Juru Bicara KPK menyebutkan bahwa penyidik menilai ada sejumlah aliran dana yang perlu ditelusuri, termasuk pinjaman dari lembaga keuangan yang diduga digunakan untuk memuluskan akuisisi. Penelusuran dilakukan untuk memastikan apakah terdapat penyimpangan prosedur, rekayasa dokumen, atau indikasi tindak pidana pencucian uang (TPPU).
“Skema pembiayaan melalui pinjaman bank ini menjadi fokus pendalaman penyidik. Kami ingin memastikan seluruh proses akuisisi dilakukan sesuai aturan, tanpa adanya manipulasi atau penyalahgunaan kewenangan,” ujar perwakilan KPK.
Pendalaman Arah Aliran Dana dan Keterlibatan Pihak Swasta
KPK menduga bahwa pinjaman yang diajukan ke bank tidak sepenuhnya digunakan sesuai keperluan akuisisi atau berpotensi berkaitan dengan pihak-pihak tertentu yang mendapatkan keuntungan pribadi. Penyidik kini memeriksa dokumen kredit, perjanjian pembiayaan, serta rekam transaksi perbankan yang terkait dengan proses pengambilalihan PT Jembatan Nusantara.
Sejumlah pihak dari unsur swasta dan korporasi dijadwalkan dipanggil untuk memberikan keterangan tambahan. Informasi keuangan tersebut akan dikonfirmasi dengan data transaksi yang telah disita penyidik sebelumnya.
KPK Telusuri Dugaan Penyimpangan dalam Proses Akuisisi
Kasus ini bermula dari dugaan adanya penyalahgunaan wewenang dan manipulasi dana dalam proses akuisisi perusahaan yang memiliki jaringan layanan penyeberangan di beberapa daerah. Penyidik mendalami apakah nilai transaksi yang diajukan sesuai dengan kondisi keuangan perusahaan serta apakah ada pihak yang memanfaatkan proses akuisisi untuk keuntungan tidak sah.
“Penyidikan ini tidak hanya melihat aspek keuangan, tetapi juga tata kelola perusahaan dan peran masing-masing pihak dalam proses akuisisi,” jelas KPK.
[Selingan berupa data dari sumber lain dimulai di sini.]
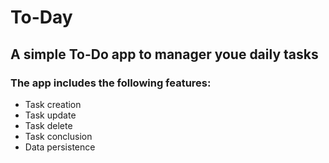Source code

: # To-Day

## A simple To-Do app to manager youe daily tasks

### The app includes the following features:

<ul>
    <li>Task creation</li>
    <li>Task update</li>
    <li>Task delete</li>
    <li>Task conclusion</li>
    <li>Data persistence</li>
</ul>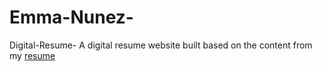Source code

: # Emma-Nunez-
Digital-Resume-
A digital resume website built based on the content from my [resume](resume.pdf)
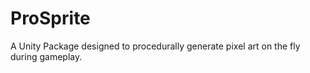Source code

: # ProSprite
A Unity Package designed to procedurally generate pixel art on the fly during gameplay.
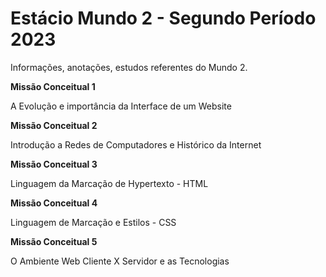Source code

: # Estácio Mundo 2 - Segundo Período 2023
Informações, anotações, estudos referentes do Mundo 2.

**Missão Conceitual 1**

A Evolução e importância da Interface de um Website

**Missão Conceitual 2**

Introdução a Redes de Computadores e Histórico da Internet

**Missão Conceitual 3**

Linguagem da Marcação de Hypertexto - HTML

**Missão Conceitual 4**

Linguagem de Marcação e Estilos - CSS

**Missão Conceitual 5**

O Ambiente Web Cliente X Servidor e as Tecnologias
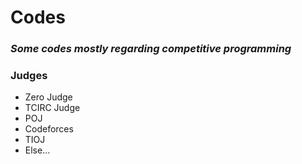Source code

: # Codes
### *Some codes mostly regarding competitive programming*
### **Judges**
* Zero Judge
* TCIRC Judge
* POJ
* Codeforces
* TIOJ
* Else...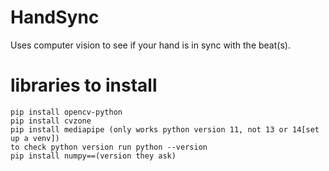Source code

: # HandSync
Uses computer vision to see if your hand is in sync with the beat(s).

# libraries to install
    pip install opencv-python
    pip install cvzone
    pip install mediapipe (only works python version 11, not 13 or 14[set up a venv])
    to check python version run python --version
    pip install numpy==(version they ask)
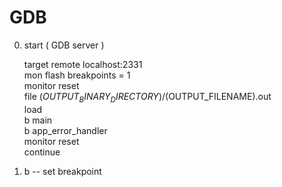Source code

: GDB
===

0. start ( GDB server )

    target remote localhost:2331    
    mon flash breakpoints = 1       
    monitor reset                   
    file $(OUTPUT_BINARY_DIRECTORY)/$(OUTPUT_FILENAME).out  
    load                            
    b main                          
    b app_error_handler             
    monitor reset                   
    continue

1. b -- set breakpoint
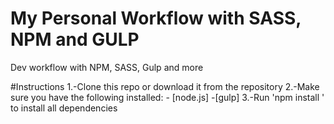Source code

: # My Personal Workflow with SASS, NPM and GULP
Dev workflow with NPM, SASS, Gulp and more


#Instructions
1.-Clone this repo or download it from the repository
2.-Make sure you have the following installed:
    - [node.js]
    -[gulp]
3.-Run 'npm install ' to install all dependencies
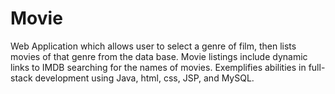 # Movie

Web Application which allows user to select a genre of film, then lists movies of that genre from the data base. Movie listings include dynamic links to IMDB searching for the names of movies. Exemplifies abilities in full-stack development using Java, html, css, JSP, and MySQL. 
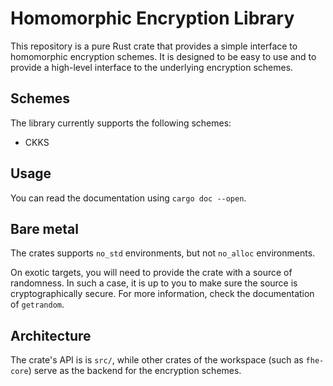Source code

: # Homomorphic Encryption Library

This repository is a pure Rust crate that provides a simple interface to homomorphic encryption schemes.
It is designed to be easy to use and to provide a high-level interface to the underlying encryption schemes.

## Schemes

The library currently supports the following schemes:
- CKKS

## Usage

You can read the documentation using `cargo doc --open`.

## Bare metal

The crates supports `no_std` environments, but not `no_alloc` environments.

On exotic targets, you will need to provide the crate with a source of randomness.
In such a case, it is up to you to make sure the source is cryptographically secure.
For more information, check the documentation of `getrandom`.

## Architecture

The crate's API is is `src/`, while other crates of the workspace (such as `fhe-core`) serve as the backend for the encryption schemes.
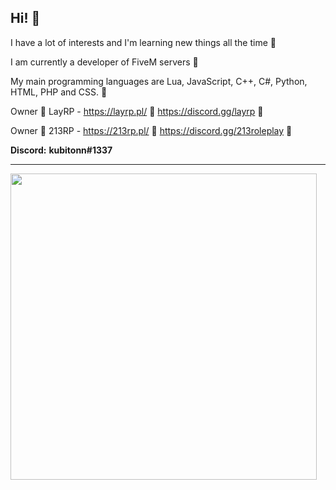 ## Hi! 👋

I have a lot of interests and I'm learning new things all the time 📘

I am currently a developer of FiveM servers 🔩

My main programming languages ​​are Lua, JavaScript, C++, C#, Python, HTML, PHP and CSS. 🌱

Owner 💜 LayRP - https://layrp.pl/ 💜 https://discord.gg/layrp 💜

Owner 🖤 213RP - https://213rp.pl/ 🖤 https://discord.gg/213roleplay 🖤


**Discord:**
**kubitonn#1337**
 
<hr>

<!--![kubitonn's GitHub stats](https://github-readme-stats.vercel.app/api?username=kubitonn&count_private=true&show_icons=true&theme=midnight-purple&)-->
<p align="left">
  <img src="https://github-readme-stats.vercel.app/api?username=kubitonn&count_private=true&show_icons=true&theme=midnight-purple&" width=490 />
</p>

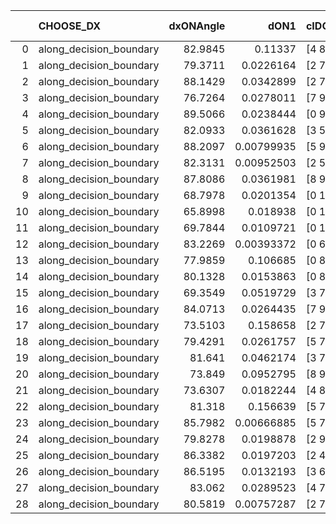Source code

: |    | CHOOSE_DX               |   dxONAngle |       dON1 | cIDON1   |   dON_patch_1 |   nTON |        dON |   dxOFFAngle |      dOFF1 | cIDOFF1   |   dOFF_patch_1 |   nTOFF |       dOFF | SUCCESS   |   nExp |   dual_point_id |   subpoint_time_seconds |   total_execution_time |      logp |   dOFF/dON | Vote dOFF>dON   |
|---:|:------------------------|------------:|-----------:|:---------|--------------:|-------:|-----------:|-------------:|-----------:|:----------|---------------:|--------:|-----------:|:----------|-------:|----------------:|------------------------:|-----------------------:|----------:|-----------:|:----------------|
|  0 | along_decision_boundary |     82.9845 | 0.11337    | [4 8]    |    0.11337    |      1 | 0.11337    |      81.7769 | 0.233217   | [4 8]     |     0.233217   |       1 | 0.233217   | True      |      1 |               1 |                0.907553 |                2.06844 |  0        |  2.05713   | True            |
|  1 | along_decision_boundary |     79.3711 | 0.0226164  | [2 7]    |    0.0226164  |      1 | 0.0226164  |      86.6196 | 0.367789   | [2 7]     |     0.367789   |       1 | 0.367789   | True      |      2 |               2 |                1.10458  |                3.22279 | -0.5      | 16.262     | True            |
|  2 | along_decision_boundary |     88.1429 | 0.0342899  | [2 7]    |    0.0342899  |      1 | 0.0342899  |      89.5431 | 0.0150341  | [2 7]     |     0.0150341  |       1 | 0.0150341  | False     |      3 |               3 |                0.888949 |                4.17614 | -1        |  0.43844   | False           |
|  3 | along_decision_boundary |     76.7264 | 0.0278011  | [7 9]    |    0.0278011  |      1 | 0.0278011  |      85.9965 | 0.0709556  | [7 9]     |     0.0709556  |       1 | 0.0709556  | True      |      4 |               4 |                1.25754  |                5.5946  | -0.166667 |  2.55225   | True            |
|  4 | along_decision_boundary |     89.5066 | 0.0238444  | [0 9]    |    0.0238444  |      1 | 0.0238444  |      78.9046 | 0.0408256  | [1 9]     |     0.0408256  |       1 | 0.0408256  | True      |      5 |               5 |                1.00537  |                6.87155 | -0.5      |  1.71216   | True            |
|  5 | along_decision_boundary |     82.0933 | 0.0361628  | [3 5]    |    0.0361628  |      1 | 0.0361628  |      85.888  | 0.0308472  | [3 5]     |     0.0308472  |       1 | 0.0308472  | False     |      6 |               6 |                0.769977 |                7.74642 | -0.9      |  0.853007  | False           |
|  6 | along_decision_boundary |     88.2097 | 0.00799935 | [5 9]    |    0.00799935 |      1 | 0.00799935 |      84.254  | 0.0487051  | [5 9]     |     0.0487051  |       1 | 0.0487051  | True      |      7 |               7 |                0.686867 |                8.48129 | -0.333333 |  6.08864   | True            |
|  7 | along_decision_boundary |     82.3131 | 0.00952503 | [2 5]    |    0.00952503 |      1 | 0.00952503 |      78.0955 | 0.257985   | [2 5]     |     0.257985   |       1 | 0.257985   | True      |      8 |               8 |                0.780613 |                9.37675 | -0.642857 | 27.085     | True            |
|  8 | along_decision_boundary |     87.8086 | 0.0361981  | [8 9]    |    0.0361981  |      1 | 0.0361981  |      80.6253 | 0.312687   | [8 9]     |     0.312687   |       1 | 0.312687   | True      |      9 |               9 |                1.15728  |               10.6159  | -1        |  8.63822   | True            |
|  9 | along_decision_boundary |     68.7978 | 0.0201354  | [0 1]    |    0.0201354  |      1 | 0.0201354  |      80.7551 | 0.0141239  | [0 1]     |     0.0141239  |       1 | 0.0141239  | False     |     10 |              10 |                0.775702 |               11.4414  | -1.38889  |  0.701445  | False           |
| 10 | along_decision_boundary |     65.8998 | 0.018938   | [0 1]    |    0.018938   |      1 | 0.018938   |      81.2284 | 0.0559016  | [0 1]     |     0.0559016  |       1 | 0.0559016  | True      |     11 |              11 |                1.09846  |               12.6455  | -0.8      |  2.95181   | True            |
| 11 | along_decision_boundary |     69.7844 | 0.0109721  | [0 1]    |    0.0109721  |      1 | 0.0109721  |      82.6087 | 0.0502968  | [0 1]     |     0.0502968  |       1 | 0.0502968  | True      |     12 |              12 |                0.999646 |               13.7253  | -1.13636  |  4.58407   | True            |
| 12 | along_decision_boundary |     83.2269 | 0.00393372 | [0 6]    |    0.00393372 |      1 | 0.00393372 |      81.3094 | 0.12275    | [1 6]     |     0.12275    |       1 | 0.12275    | True      |     13 |              13 |                0.954513 |               14.7195  | -1.5      | 31.2045    | True            |
| 13 | along_decision_boundary |     77.9859 | 0.106685   | [0 8]    |    0.106685   |      1 | 0.106685   |      83.478  | 0.104588   | [1 8]     |     0.104588   |       1 | 0.104588   | False     |     14 |              14 |                1.14471  |               16.0409  | -1.88462  |  0.980344  | False           |
| 14 | along_decision_boundary |     80.1328 | 0.0153863  | [0 8]    |    0.0153863  |      1 | 0.0153863  |      80.7426 | 0.120946   | [1 8]     |     0.120946   |       1 | 0.120946   | True      |     15 |              15 |                0.98145  |               17.1171  | -1.28571  |  7.8606    | True            |
| 15 | along_decision_boundary |     69.3549 | 0.0519729  | [3 7]    |    0.0519729  |      1 | 0.0519729  |      81.7735 | 0.386829   | [3 7]     |     0.386829   |       1 | 0.386829   | True      |     16 |              16 |                1.02384  |               18.2297  | -1.63333  |  7.44291   | True            |
| 16 | along_decision_boundary |     84.0713 | 0.0264435  | [7 9]    |    0.0264435  |      1 | 0.0264435  |      88.5831 | 0.00807493 | [7 9]     |     0.00807493 |       1 | 0.00807493 | False     |     17 |              17 |                0.859156 |               19.24    | -2        |  0.305365  | False           |
| 17 | along_decision_boundary |     73.5103 | 0.158658   | [2 7]    |    0.158658   |      1 | 0.158658   |      75.9478 | 0.271891   | [2 7]     |     0.271891   |       1 | 0.271891   | True      |     18 |              18 |                2.07071  |               21.4992  | -1.44118  |  1.71369   | True            |
| 18 | along_decision_boundary |     79.4291 | 0.0261757  | [5 7]    |    0.0261757  |      1 | 0.0261757  |      83.1923 | 0.0793522  | [5 7]     |     0.0793522  |       1 | 0.0793522  | True      |     19 |              19 |                1.04458  |               22.8176  | -1.77778  |  3.03153   | True            |
| 19 | along_decision_boundary |     81.641  | 0.0462174  | [3 7]    |    0.0462174  |      1 | 0.0462174  |      83.1178 | 0.0886798  | [3 7]     |     0.0886798  |       1 | 0.0886798  | True      |     20 |              20 |                0.747014 |               23.6182  | -2.13158  |  1.91875   | True            |
| 20 | along_decision_boundary |     73.849  | 0.0952795  | [8 9]    |    0.0952795  |      1 | 0.0952795  |      79.7586 | 0.00717219 | [8 9]     |     0.00717219 |       1 | 0.00717219 | False     |     21 |              21 |                1.10012  |               24.7922  | -2.5      |  0.0752753 | False           |
| 21 | along_decision_boundary |     73.6307 | 0.0182244  | [4 8]    |    0.0182244  |      1 | 0.0182244  |      84.2551 | 0.301802   | [4 8]     |     0.301802   |       1 | 0.301802   | True      |     22 |              22 |                1.06124  |               25.9106  | -1.92857  | 16.5603    | True            |
| 22 | along_decision_boundary |     81.318  | 0.156639   | [5 7]    |    0.156639   |      1 | 0.156639   |      80.6146 | 0.324783   | [5 7]     |     0.324783   |       1 | 0.324783   | True      |     23 |              23 |                0.75338  |               26.699   | -2.27273  |  2.07345   | True            |
| 23 | along_decision_boundary |     85.7982 | 0.00666885 | [5 7]    |    0.00666885 |      1 | 0.00666885 |      89.5035 | 0.0532238  | [5 7]     |     0.0532238  |       1 | 0.0532238  | True      |     24 |              24 |                0.750458 |               27.6024  | -2.63043  |  7.98096   | True            |
| 24 | along_decision_boundary |     79.8278 | 0.0198878  | [2 9]    |    0.0198878  |      1 | 0.0198878  |      86.985  | 0.0808493  | [2 9]     |     0.0808493  |       1 | 0.0808493  | True      |     25 |              25 |                0.784132 |               28.6601  | -3        |  4.06527   | True            |
| 25 | along_decision_boundary |     86.3382 | 0.0197203  | [2 4]    |    0.0197203  |      1 | 0.0197203  |      88.2484 | 0.0129683  | [2 4]     |     0.0129683  |       1 | 0.0129683  | False     |     26 |              26 |                0.904269 |               29.6132  | -3.38     |  0.657613  | False           |
| 26 | along_decision_boundary |     86.5195 | 0.0132193  | [3 6]    |    0.0132193  |      1 | 0.0132193  |      89.9947 | 0.0578736  | [3 6]     |     0.0578736  |       1 | 0.0578736  | True      |     27 |              27 |                0.661707 |               30.3747  | -2.76923  |  4.37798   | True            |
| 27 | along_decision_boundary |     83.062  | 0.0289523  | [4 7]    |    0.0289523  |      1 | 0.0289523  |      84.055  | 0.150377   | [4 7]     |     0.150377   |       1 | 0.150377   | True      |     28 |              28 |                0.858016 |               31.4213  | -3.12963  |  5.19394   | True            |
| 28 | along_decision_boundary |     80.5819 | 0.00757287 | [2 7]    |    0.00757287 |      1 | 0.00757287 |      84.6292 | 0.0280242  | [2 7]     |     0.0280242  |       1 | 0.0280242  | True      |     29 |              29 |                0.817555 |               32.2619  | -3.5      |  3.7006    | True            |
Potensi TPPU Masuk dalam Pemeriksaan
KPK membuka kemungkinan bahwa perkara ini dapat diperluas ke dugaan pencucian uang jika ditemukan indikasi penyamaran atau pemindahan dana yang tidak wajar. Mekanisme pinjaman bank yang kompleks sering kali digunakan untuk menyembunyikan aliran dana, sehingga pemeriksaan menyeluruh diperlukan.
Penyidik telah meminta data dari lembaga keuangan terkait untuk memperkuat bukti dan memetakan alur dana secara detail.
Pemeriksaan Saksi Berlanjut
KPK menjadwalkan beberapa saksi baru dari elemen manajemen perusahaan, lembaga keuangan, hingga pihak swasta yang terkait proses akuisisi. Pemeriksaan diharapkan dapat memberikan gambaran lebih jelas mengenai peran setiap pihak.
“Semua pihak yang diduga mengetahui atau terlibat akan dipanggil. Kami memastikan proses dilakukan transparan dan independen,” tegas KPK.
Publik Nantikan Kejelasan Kasus
Kasus akuisisi PT Jembatan Nusantara menjadi perhatian publik karena menyangkut pengelolaan perusahaan strategis yang berkaitan dengan layanan transportasi nasional. Banyak pihak berharap penyidikan KPK dapat mengungkap secara terang benderang potensi pelanggaran hukum yang terjadi.
KPK memastikan bahwa penyidikan akan terus berjalan hingga seluruh rangkaian bukti diuji dan dibawa ke tahap berikutnya sesuai ketentuan hukum.